> Assigned task:
Return the items verbatim, from their start up to and including the line with "sanctions économiques.".

---------------

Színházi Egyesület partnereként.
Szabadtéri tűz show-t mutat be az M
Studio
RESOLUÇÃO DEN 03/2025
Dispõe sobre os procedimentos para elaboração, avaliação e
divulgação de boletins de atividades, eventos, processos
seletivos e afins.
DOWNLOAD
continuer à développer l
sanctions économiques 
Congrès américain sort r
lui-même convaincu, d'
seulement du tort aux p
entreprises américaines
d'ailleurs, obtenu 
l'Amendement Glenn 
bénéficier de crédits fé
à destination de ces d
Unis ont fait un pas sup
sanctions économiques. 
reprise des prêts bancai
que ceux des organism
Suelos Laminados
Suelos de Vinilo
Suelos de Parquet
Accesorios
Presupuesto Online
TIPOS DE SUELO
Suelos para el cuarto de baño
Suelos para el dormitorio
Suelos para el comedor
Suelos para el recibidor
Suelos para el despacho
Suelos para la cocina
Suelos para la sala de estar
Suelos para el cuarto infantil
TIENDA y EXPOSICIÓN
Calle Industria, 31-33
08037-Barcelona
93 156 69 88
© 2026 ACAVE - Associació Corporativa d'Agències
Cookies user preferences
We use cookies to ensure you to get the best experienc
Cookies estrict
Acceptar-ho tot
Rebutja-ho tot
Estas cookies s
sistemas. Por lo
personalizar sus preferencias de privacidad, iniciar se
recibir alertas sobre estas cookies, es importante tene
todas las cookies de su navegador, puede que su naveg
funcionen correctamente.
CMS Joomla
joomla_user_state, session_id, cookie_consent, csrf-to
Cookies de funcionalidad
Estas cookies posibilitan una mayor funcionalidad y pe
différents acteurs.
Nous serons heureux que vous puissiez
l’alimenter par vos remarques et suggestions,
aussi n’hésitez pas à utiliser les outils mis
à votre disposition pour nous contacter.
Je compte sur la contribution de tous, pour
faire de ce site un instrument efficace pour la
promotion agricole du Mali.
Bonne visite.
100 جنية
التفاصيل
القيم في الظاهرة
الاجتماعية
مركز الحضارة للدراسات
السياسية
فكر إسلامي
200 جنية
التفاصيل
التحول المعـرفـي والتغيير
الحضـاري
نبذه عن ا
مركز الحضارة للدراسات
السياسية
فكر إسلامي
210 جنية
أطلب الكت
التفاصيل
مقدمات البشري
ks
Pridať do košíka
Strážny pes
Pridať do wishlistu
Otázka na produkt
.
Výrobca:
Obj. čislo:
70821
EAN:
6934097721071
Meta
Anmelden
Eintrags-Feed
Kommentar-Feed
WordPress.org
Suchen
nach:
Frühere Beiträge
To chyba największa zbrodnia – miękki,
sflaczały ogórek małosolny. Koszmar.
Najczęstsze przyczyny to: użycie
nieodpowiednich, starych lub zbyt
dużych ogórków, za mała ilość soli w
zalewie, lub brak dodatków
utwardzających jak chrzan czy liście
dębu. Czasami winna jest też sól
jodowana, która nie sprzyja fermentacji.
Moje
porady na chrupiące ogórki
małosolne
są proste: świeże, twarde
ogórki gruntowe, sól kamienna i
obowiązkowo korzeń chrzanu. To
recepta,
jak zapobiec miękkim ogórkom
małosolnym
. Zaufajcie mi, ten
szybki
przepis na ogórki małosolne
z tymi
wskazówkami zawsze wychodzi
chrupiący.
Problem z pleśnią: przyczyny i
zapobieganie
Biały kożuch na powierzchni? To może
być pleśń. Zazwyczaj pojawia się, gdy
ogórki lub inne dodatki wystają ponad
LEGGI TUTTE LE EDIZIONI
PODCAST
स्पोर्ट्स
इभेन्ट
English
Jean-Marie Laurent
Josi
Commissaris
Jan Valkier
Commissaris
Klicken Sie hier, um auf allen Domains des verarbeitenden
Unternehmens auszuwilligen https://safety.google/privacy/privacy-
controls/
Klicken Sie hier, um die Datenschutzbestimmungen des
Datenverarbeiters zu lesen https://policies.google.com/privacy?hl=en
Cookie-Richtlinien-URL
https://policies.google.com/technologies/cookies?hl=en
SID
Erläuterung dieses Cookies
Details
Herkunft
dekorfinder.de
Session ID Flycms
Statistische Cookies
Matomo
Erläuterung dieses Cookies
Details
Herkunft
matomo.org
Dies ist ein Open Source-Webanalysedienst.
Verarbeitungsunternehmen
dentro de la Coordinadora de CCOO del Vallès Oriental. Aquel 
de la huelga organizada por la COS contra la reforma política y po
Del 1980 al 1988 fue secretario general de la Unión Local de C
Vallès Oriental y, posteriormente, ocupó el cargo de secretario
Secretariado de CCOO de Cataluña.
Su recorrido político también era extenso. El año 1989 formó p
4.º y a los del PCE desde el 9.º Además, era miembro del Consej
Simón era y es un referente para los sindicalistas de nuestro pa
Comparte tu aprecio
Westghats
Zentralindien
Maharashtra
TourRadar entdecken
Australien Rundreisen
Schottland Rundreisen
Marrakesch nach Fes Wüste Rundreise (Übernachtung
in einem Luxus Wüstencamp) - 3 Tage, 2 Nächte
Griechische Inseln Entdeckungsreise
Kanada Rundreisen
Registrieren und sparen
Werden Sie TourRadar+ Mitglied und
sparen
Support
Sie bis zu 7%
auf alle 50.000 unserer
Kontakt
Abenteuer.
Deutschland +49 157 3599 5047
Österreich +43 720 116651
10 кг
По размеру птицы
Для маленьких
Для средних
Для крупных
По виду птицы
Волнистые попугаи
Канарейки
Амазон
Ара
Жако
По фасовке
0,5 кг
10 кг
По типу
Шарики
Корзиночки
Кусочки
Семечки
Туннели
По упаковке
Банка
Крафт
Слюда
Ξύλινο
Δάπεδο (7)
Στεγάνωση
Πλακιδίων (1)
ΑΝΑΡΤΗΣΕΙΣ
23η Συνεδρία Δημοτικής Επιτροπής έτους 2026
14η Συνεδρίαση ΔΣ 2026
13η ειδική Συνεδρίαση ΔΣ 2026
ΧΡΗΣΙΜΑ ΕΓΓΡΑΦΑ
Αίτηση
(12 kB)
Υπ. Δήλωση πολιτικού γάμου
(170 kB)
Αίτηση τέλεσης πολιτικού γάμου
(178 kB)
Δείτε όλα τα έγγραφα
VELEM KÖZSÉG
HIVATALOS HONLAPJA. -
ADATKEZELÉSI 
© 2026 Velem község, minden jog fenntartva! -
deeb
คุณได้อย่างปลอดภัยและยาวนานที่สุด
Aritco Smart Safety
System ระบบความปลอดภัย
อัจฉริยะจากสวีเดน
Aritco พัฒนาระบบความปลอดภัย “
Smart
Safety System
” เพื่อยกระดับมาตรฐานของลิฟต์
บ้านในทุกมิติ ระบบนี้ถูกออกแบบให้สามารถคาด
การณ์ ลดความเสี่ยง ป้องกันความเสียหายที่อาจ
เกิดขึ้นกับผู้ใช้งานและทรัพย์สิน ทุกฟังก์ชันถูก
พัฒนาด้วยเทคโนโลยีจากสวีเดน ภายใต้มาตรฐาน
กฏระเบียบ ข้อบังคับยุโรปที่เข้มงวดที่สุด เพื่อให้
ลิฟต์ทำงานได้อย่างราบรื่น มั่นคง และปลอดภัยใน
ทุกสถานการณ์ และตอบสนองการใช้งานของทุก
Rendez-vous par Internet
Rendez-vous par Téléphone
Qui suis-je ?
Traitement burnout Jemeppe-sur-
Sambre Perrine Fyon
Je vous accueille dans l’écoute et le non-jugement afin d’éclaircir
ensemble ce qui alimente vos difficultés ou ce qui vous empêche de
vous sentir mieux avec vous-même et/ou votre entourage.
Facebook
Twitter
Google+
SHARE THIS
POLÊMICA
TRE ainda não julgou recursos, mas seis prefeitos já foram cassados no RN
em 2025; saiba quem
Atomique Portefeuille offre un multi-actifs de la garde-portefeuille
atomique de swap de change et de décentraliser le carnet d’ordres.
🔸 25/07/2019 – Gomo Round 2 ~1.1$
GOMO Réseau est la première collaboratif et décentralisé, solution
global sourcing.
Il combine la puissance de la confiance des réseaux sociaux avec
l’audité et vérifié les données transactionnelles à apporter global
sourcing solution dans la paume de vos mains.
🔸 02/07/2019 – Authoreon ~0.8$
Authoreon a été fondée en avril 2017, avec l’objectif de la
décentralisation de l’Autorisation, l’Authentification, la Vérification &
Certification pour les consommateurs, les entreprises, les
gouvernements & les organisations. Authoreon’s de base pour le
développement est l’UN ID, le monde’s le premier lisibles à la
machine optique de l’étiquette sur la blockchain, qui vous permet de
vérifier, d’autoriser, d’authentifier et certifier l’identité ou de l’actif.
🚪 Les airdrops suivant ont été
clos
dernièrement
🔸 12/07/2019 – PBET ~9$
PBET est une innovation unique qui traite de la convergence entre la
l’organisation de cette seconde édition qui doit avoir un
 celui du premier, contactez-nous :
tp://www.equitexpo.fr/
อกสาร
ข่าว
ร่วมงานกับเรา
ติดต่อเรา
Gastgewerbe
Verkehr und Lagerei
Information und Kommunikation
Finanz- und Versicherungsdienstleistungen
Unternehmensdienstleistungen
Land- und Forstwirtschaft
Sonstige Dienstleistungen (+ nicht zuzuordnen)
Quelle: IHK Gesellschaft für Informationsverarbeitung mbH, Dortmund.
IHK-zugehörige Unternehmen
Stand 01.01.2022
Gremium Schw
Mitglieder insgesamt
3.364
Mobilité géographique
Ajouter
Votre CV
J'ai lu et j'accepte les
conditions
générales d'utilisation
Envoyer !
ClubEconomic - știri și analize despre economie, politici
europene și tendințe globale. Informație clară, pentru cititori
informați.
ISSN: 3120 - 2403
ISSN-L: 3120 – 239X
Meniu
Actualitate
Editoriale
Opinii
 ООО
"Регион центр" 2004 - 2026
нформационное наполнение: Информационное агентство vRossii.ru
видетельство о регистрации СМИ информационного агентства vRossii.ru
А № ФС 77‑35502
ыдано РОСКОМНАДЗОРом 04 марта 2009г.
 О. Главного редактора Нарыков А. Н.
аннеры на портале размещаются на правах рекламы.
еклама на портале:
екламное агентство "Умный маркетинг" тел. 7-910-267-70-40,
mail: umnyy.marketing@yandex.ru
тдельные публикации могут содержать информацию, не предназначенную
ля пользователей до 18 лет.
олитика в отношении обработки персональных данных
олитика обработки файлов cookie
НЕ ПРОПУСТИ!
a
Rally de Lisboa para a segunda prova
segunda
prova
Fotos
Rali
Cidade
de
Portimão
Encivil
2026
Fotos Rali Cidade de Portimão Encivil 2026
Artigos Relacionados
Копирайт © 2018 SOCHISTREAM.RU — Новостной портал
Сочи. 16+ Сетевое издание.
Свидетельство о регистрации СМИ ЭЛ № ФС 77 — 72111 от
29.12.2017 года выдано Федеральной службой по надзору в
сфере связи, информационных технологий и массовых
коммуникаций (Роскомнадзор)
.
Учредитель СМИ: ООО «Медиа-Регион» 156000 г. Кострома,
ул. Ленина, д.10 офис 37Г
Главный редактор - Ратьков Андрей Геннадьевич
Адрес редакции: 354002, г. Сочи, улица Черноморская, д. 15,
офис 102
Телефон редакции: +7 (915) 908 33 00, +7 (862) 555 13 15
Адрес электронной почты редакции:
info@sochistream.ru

---------------

> Response to the task:
Színházi Egyesület partnereként.
Szabadtéri tűz show-t mutat be az M
Studio
RESOLUÇÃO DEN 03/2025
Dispõe sobre os procedimentos para elaboração, avaliação e
divulgação de boletins de atividades, eventos, processos
seletivos e afins.
DOWNLOAD
continuer à développer l
sanctions économiques 
Congrès américain sort r
lui-même convaincu, d'
seulement du tort aux p
entreprises américaines
d'ailleurs, obtenu 
l'Amendement Glenn 
bénéficier de crédits fé
à destination de ces d
Unis ont fait un pas sup
sanctions économiques. 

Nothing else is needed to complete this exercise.